Poligami Nabi Muhammad SAW
Rumah tangga Nabi SAW bersama istri tunggalnya, Khadijah binti Khuwalid RA, berlangsung selama 28 tahun. Baru kemudian, dua tahun sepeninggal Khadijah, Nabi berpoligami. Nabi lebih lama bermonogami dari pada beristeri lebih dari satu wanita.

Saat itu monogami dilakukan Nabi di tengah masyarakat yang menganggap beristeri lebih dari satu wanita adalah lumrah. Itu pun dijalani hanya sekitar delapan tahun dari sisa hidup beliau.
Sunah beristeri lebih dari wanita, seperti yang didefinisikan Imam Syafi’i (w. 204 H), adalah penerapan Nabi SAW terhadap wahyu yang diturunkan. Pada kasus pernikahan lebih dari satu wanita yang dilakukan Nabi SAW, sedang mengejawantahkan Ayat An-Nisa 2-3 mengenai perlindungan terhadap janda mati dan anak-anak yatim.

Menurut kitab Jami’ al-Ushul karya Imam Ibn al-Atsir (544-606H), ditemukan bukti bahwa kehidupan rumah tangga Nabi SAW dengan beristeri lebih dari satu wanita adalah media untuk menyelesaikan persoalan sosial saat itu, ketika lembaga sosial yang ada belum cukup kukuh untuk solusi.

Bukti bahwa perkawinan Nabi untuk penyelesaian problem sosial bisa dilihat pada teks-teks hadis yang membicarakan perkawinan-perkawinan Nabi. Kebanyakan dari mereka adalah janda mati, kecuali Aisyah binti Abu Bakar RA.

Dalam kitab Ibn al-Atsir, sikap beristeri lebih dari satu wanita yang dilakukan Nabi adalah upaya transformasi sosial (merujuk pada Jâmi’ al-Ushûl, juz XII, 108-179). Mekanisme beristeri lebih dari satu wanita yang diterapkan Nabi adalah strategi untuk meningkatkan kedudukan perempuan dalam tradisi feodal Arab pada abad ke-7 Masehi. Saat itu, nilai sosial seorang perempuan dan janda sedemikian rendah sehingga seorang laki-laki dapat beristri sebanyak mereka suka.

Sebaliknya, Nabi membatasi praktik poligami, mengkritik perilaku sewenang-wenang, dan menegaskan keharusan berlaku adil dalam beristeri lebih dari satu wanita.

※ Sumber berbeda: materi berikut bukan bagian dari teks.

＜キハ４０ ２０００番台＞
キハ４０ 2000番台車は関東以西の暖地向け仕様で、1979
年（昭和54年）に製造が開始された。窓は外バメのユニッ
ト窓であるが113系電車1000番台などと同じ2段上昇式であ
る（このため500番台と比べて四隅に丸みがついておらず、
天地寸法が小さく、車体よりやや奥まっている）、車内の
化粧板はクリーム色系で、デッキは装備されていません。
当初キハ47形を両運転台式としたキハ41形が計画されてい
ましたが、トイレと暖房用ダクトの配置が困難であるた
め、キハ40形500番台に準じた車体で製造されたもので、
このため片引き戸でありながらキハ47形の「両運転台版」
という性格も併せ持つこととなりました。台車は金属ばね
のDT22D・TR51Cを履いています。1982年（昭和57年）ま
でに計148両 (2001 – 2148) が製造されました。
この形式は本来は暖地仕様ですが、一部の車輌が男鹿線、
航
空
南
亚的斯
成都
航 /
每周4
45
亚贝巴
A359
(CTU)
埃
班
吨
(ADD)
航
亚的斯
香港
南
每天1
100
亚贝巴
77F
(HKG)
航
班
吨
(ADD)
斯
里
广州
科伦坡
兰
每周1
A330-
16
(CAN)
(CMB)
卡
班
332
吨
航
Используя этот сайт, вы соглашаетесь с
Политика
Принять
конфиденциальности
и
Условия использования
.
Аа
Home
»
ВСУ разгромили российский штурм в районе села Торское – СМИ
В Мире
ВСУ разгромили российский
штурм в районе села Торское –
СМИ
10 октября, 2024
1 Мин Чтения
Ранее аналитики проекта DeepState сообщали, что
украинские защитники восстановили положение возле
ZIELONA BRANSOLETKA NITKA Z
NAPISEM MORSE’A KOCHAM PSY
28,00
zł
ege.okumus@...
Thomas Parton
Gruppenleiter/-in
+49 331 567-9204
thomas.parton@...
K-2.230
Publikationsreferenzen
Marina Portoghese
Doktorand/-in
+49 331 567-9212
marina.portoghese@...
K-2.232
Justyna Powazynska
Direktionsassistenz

Ketika Nabi melihat sebagian sahabat telah mengawini delapan sampai sepuluh perempuan, mereka diminta menceraikan dan menyisakan hanya empat. Itulah yang dilakukan Nabi kepada Ghilan bin Salamah ats-Tsaqafi RA, Wahb al-Asadi, dan Qais bin al-Harits. Dan, inilah pernyataan eksplisit dalam pembatasan terhadap kebiasan poligami yang awalnya tanpa batas sama sekali.

Teks-teks hadis beristeri lebih dari satu wanita sebenarnya mengarah kepada kritik, pelurusan, dan pengembalian pada prinsip keadilan. Teks hadis riwayat para ulama hadis terkemuka: Bukhari, Muslim, Turmudzi, dan Ibn Majah.
Nabi SAW marah besar ketika mendengar putri beliau, Fatimah binti Muhammad SAW, akan dimadu oleh Ali bin Abi Thalib.

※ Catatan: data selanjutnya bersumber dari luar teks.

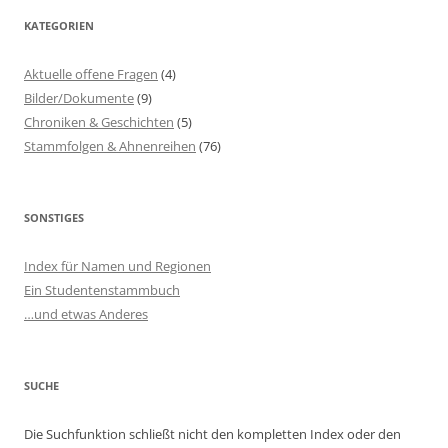
KATEGORIEN
Aktuelle offene Fragen
(4)
Bilder/Dokumente
(9)
Chroniken & Geschichten
(5)
Stammfolgen & Ahnenreihen
(76)
SONSTIGES
Index für Namen und Regionen
Ein Studentenstammbuch
…und etwas Anderes
SUCHE
Die Suchfunktion schließt nicht den kompletten Index oder den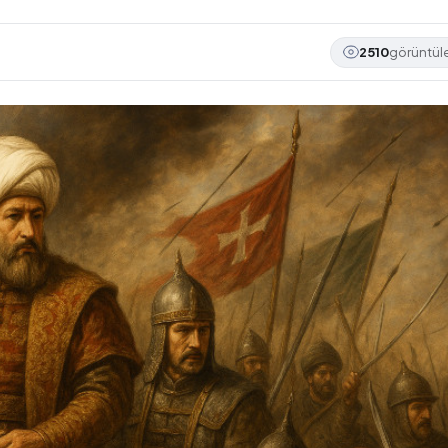
2510
görüntü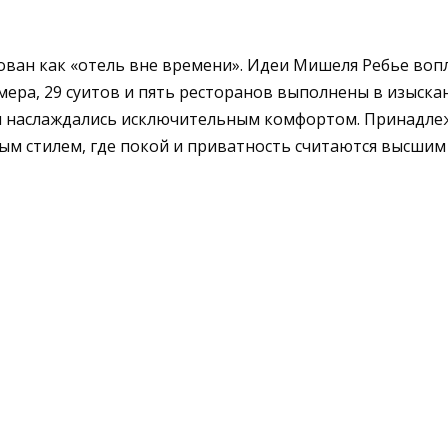
ован как «отель вне времени». Идеи Мишеля Ребье воп
мера, 29 суитов и пять ресторанов выполнены в изыска
ы наслаждались исключительным комфортом. Принадлежно
ьным стилем, где покой и приватность считаются высши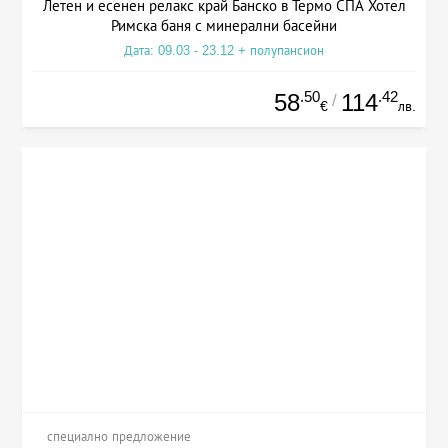
Летен и есенен релакс край Банско в Термо СПА Хотел
Римска баня с минерални басейни
Дата: 09.03 - 23.12 + полупансион
.50
.42
58
114
/
€
лв.
специално предложение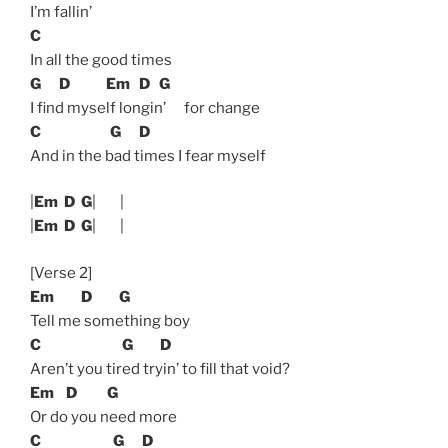
I’m fallin’
C
In all the good times
G
D
Em
D
G
I find myself longin’ for change
C
G
D
And in the bad times I fear myself
|
Em
D
G
| |
|
Em
D
G
| |
[Verse 2]
Em
D
G
Tell me something boy
C
G
D
Aren’t you tired tryin’ to fill that void?
Em
D
G
Or do you need more
C
G
D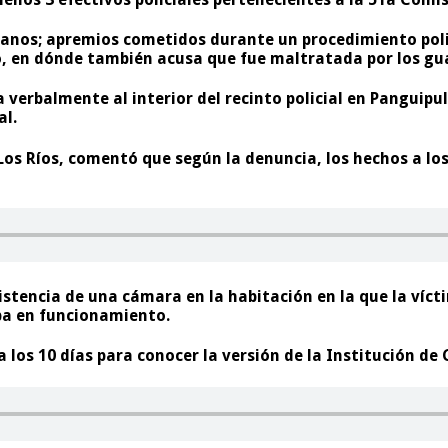
anos; apremios cometidos durante un procedimiento poli
, en dónde también acusa que fue maltratada por los gua
a verbalmente
al interior del recinto policial en Panguip
al.
Los Ríos, comentó que según la denuncia, los hechos a lo
existencia de una cámara en la habitación en la que la víc
ba en funcionamiento.
los 10 días para conocer la versión de la Institución de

“Beberapa keluarga Bani Hasyim bin al-Mughirah meminta izin kepadaku untuk mengawinkan putri mereka dengan Ali bin Abi Thalib. Ketahuilah, aku tidak akan mengizinkan, sekali lagi tidak akan mengizinkan. Sungguh tidak aku izinkan, kecuali Ali bin Abi Thalib menceraikan putriku, kupersilakan mengawini putri mereka. Ketahuilah, putriku itu bagian dariku; apa yang mengganggu perasaannya adalah menggangguku juga, apa yang menyakiti hatinya adalah menyakiti hatiku juga.” (Jâmi’ al-Ushûl, juz XII, 162, nomor hadis: 9026).

Sudah jelas bahwa poligami pada dasarnya diperbolehkan jika ada sebab-sebab ternentu yang benar-benar darurat. Jika argumen agama akan digunakan, maka sebagaimana prinsip yang dikandung dari teks-teks keagamaan itu, dasar poligami seharusnya dilihat sebagai jalan darurat. Dalam kaidah fikih, kedaruratan memang diperkenankan. Ini sama halnya dengan memakan bangkai; suatu tindakan yang dibenarkan manakala tidak ada yang lain yang bisa dimakan kecuali bangkai.

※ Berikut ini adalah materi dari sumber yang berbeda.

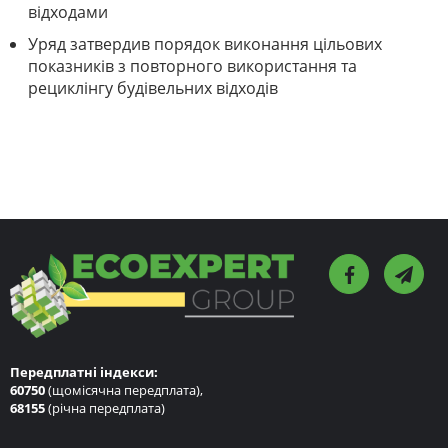
відходами
Уряд затвердив порядок виконання цільових
показників з повторного використання та
рециклінгу будівельних відходів
Передплатні індекси:
60750
(щомісячна передплата),
68155
(річна передплата)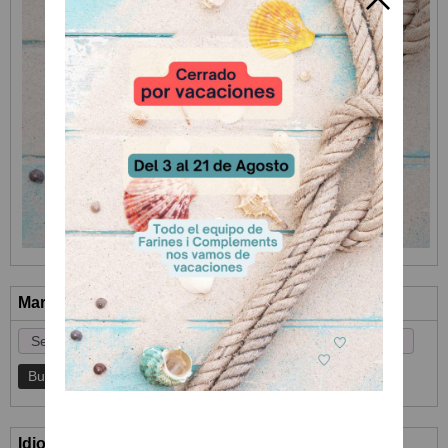
Marcas
Idioma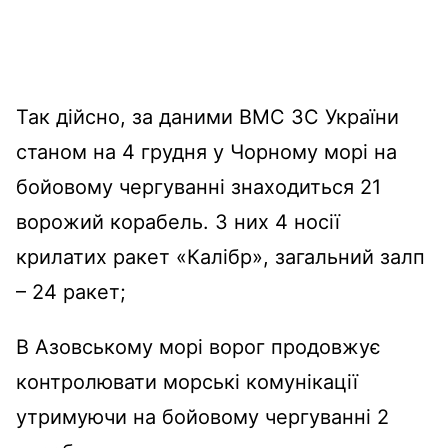
Так дійсно, за даними ВМС ЗС України
станом на 4 грудня у Чорному морі на
бойовому чергуванні знаходиться 21
ворожий корабель. З них 4 носії
крилатих ракет «Калібр», загальний залп
– 24 ракет;
В Азовському морі ворог продовжує
контролювати морські комунікації
утримуючи на бойовому чергуванні 2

Pilihan monogami-poligami bukanlah sesuatu yang prinsip. Yang prinsip adalah keharusan untuk selalu merujuk pada prinsip-prinsip dasar syariah, yaitu keadilan, membawa kemaslahatan dan tidak mendatangkan mudarat atau kerusakan (mafsadah).

Dan, manakala diterapkan, maka untuk mengidentifikasi nilai-nilai prinsipal dalam kaitannya dengan praktik poligami ini, semestinya perempuan diletakkan sebagai subyek penentu keadilan. Ini prinsip karena merekalah yang secara langsung menerima akibat poligami.